Among the lines below, take the one holding "right ear: (806, 439)", the one holding "right elbow: (827, 395)", and all lines between them. Set them down exactly.

§ §

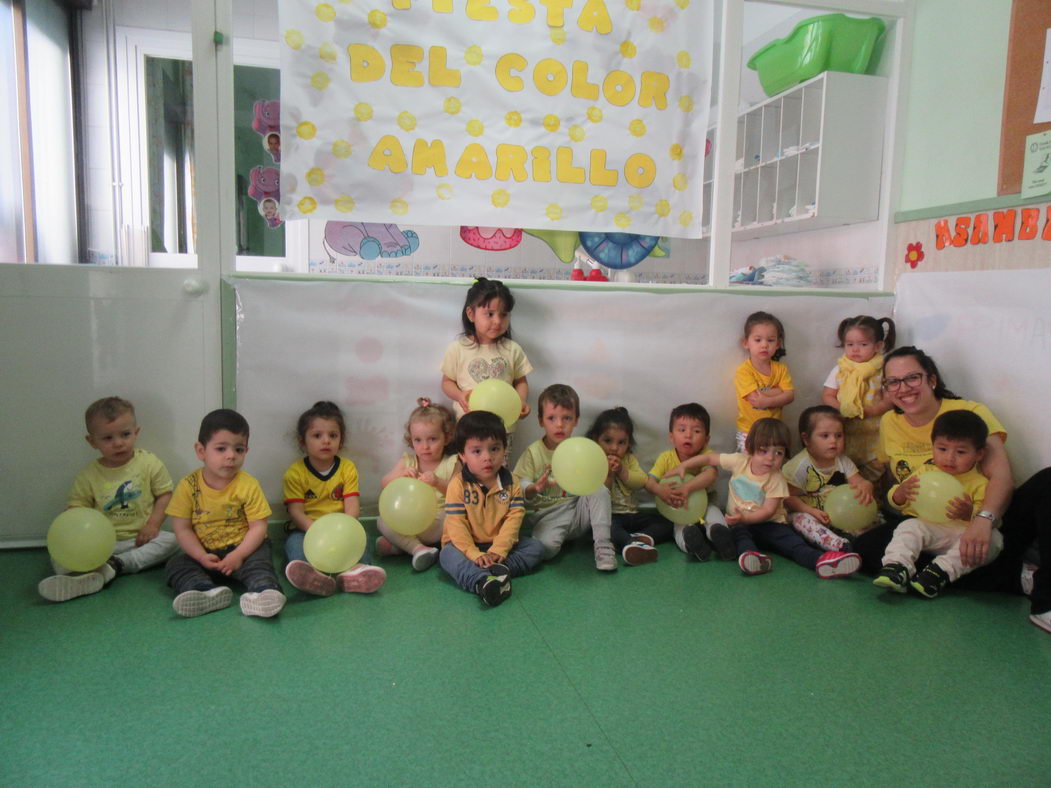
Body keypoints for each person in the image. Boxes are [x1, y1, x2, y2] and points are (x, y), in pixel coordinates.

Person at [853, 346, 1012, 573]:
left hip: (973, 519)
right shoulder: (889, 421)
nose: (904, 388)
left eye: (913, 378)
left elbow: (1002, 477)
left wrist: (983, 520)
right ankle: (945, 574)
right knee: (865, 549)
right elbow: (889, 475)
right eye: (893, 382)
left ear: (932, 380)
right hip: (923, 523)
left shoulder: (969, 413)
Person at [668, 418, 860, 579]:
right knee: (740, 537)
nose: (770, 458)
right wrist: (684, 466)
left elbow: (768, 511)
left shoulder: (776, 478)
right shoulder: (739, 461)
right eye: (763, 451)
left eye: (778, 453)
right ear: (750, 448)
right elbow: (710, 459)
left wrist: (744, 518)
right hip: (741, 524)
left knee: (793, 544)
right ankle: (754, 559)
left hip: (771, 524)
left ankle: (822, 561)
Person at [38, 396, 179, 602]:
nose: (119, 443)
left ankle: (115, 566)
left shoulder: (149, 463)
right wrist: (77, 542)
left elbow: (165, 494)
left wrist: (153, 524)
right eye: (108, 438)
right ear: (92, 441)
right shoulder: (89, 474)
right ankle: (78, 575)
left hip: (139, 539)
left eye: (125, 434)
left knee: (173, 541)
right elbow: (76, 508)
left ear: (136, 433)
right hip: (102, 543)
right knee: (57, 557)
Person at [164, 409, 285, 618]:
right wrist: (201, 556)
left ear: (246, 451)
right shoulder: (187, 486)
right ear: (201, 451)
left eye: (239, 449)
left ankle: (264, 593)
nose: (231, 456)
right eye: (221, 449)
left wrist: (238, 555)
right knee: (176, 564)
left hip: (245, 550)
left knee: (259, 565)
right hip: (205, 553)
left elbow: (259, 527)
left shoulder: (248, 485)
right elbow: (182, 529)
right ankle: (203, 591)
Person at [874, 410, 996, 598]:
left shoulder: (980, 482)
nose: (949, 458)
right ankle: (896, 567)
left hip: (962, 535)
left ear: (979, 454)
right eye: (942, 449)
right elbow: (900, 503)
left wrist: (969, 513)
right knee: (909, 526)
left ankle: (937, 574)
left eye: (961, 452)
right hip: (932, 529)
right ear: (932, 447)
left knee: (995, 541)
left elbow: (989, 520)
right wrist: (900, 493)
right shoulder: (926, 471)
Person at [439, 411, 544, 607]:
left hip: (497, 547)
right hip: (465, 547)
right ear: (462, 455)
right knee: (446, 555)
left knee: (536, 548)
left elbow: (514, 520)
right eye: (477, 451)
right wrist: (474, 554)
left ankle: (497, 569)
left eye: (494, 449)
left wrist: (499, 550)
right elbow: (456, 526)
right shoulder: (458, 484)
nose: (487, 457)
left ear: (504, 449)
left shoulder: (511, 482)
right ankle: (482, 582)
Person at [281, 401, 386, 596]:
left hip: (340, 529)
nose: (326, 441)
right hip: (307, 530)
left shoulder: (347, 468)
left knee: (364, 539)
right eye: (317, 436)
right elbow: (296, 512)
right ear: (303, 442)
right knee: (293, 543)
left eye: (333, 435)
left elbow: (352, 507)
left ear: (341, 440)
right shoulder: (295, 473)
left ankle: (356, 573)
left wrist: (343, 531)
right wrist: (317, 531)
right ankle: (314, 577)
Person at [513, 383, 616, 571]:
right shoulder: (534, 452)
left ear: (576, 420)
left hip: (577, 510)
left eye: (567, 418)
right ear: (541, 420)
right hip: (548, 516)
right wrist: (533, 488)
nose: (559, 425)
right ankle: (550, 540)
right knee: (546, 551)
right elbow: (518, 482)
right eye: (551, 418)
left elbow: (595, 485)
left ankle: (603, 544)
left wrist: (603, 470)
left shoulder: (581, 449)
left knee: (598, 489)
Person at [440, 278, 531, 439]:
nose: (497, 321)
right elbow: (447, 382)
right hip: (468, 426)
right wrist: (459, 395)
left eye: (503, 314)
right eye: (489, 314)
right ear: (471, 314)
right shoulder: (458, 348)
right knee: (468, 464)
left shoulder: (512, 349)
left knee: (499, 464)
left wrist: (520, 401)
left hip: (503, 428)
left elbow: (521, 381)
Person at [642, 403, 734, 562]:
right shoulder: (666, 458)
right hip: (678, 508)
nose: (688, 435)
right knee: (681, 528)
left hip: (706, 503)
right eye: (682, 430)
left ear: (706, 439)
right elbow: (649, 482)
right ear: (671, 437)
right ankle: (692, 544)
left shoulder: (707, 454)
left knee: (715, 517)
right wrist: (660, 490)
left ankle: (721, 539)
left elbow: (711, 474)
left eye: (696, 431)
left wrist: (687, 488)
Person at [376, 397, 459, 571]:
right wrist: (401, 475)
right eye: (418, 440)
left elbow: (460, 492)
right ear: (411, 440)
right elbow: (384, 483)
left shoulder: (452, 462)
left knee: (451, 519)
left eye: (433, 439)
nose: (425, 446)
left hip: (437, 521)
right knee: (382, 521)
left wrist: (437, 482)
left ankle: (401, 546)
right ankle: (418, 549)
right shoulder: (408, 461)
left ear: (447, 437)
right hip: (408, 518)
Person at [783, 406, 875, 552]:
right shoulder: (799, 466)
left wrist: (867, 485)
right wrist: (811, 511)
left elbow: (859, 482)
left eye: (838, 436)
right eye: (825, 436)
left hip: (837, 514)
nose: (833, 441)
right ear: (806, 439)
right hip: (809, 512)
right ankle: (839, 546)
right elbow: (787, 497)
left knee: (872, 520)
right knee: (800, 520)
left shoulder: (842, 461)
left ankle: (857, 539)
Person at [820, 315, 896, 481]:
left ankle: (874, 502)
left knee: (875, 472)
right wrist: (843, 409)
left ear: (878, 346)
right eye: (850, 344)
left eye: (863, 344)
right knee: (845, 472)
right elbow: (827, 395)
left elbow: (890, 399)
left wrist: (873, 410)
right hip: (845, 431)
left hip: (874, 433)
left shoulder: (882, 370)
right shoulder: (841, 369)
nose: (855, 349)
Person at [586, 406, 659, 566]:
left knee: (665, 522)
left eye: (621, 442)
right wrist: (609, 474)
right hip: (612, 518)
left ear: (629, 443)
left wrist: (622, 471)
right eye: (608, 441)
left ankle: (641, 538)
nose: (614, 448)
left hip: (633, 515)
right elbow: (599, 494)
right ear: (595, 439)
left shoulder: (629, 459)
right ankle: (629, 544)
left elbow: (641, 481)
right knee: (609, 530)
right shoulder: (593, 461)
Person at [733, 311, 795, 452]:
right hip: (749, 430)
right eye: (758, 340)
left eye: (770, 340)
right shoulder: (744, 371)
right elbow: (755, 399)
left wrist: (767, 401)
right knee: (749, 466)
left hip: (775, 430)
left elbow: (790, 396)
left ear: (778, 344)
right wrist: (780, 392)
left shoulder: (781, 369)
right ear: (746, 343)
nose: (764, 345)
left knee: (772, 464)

§ §

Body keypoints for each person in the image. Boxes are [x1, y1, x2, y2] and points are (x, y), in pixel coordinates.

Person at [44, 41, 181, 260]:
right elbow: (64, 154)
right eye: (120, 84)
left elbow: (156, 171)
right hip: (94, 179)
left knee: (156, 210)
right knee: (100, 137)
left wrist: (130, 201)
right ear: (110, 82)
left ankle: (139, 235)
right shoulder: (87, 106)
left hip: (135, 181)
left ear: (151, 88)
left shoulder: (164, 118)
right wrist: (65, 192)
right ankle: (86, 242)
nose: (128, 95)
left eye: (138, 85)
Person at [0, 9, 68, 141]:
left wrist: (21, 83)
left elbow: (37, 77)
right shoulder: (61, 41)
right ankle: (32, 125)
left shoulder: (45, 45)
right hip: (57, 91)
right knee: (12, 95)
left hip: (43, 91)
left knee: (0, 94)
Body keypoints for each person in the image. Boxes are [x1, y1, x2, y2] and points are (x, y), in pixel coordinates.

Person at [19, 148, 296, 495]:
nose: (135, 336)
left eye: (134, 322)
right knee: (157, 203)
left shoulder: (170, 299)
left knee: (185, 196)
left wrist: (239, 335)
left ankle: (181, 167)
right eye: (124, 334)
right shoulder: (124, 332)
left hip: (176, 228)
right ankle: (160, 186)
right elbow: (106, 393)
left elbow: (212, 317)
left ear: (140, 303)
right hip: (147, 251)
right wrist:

§ §

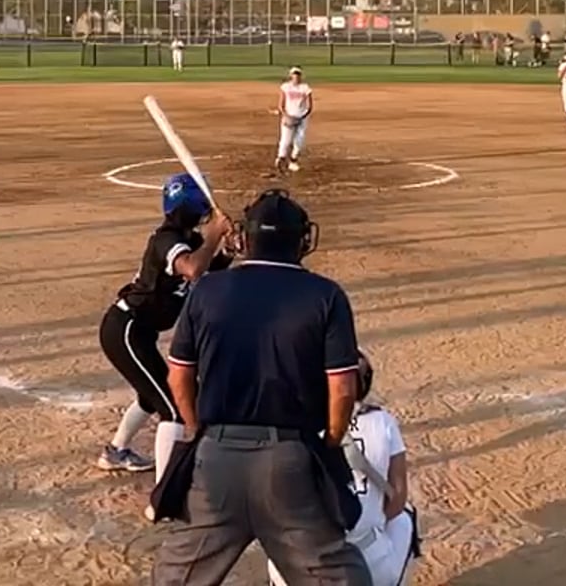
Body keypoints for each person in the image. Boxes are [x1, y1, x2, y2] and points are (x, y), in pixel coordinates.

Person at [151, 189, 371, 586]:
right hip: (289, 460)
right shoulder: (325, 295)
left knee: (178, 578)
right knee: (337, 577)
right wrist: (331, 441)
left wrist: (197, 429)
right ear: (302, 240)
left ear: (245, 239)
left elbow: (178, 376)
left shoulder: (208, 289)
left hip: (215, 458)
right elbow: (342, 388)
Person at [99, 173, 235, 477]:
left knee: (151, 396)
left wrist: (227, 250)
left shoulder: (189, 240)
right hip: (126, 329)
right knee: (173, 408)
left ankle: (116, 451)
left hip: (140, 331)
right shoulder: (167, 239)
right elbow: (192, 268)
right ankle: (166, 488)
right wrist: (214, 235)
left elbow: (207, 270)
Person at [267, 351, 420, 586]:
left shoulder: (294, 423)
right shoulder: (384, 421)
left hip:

§ §

## Answer for this exercise
right ear: (806, 439)
right hip: (809, 512)
right ankle: (839, 546)
right elbow: (787, 497)
left knee: (872, 520)
right knee: (800, 520)
left shoulder: (842, 461)
left ankle: (857, 539)
Person at [820, 315, 896, 481]:
left ankle: (874, 502)
left knee: (875, 472)
right wrist: (843, 409)
left ear: (878, 346)
right eye: (850, 344)
left eye: (863, 344)
right knee: (845, 472)
right elbow: (827, 395)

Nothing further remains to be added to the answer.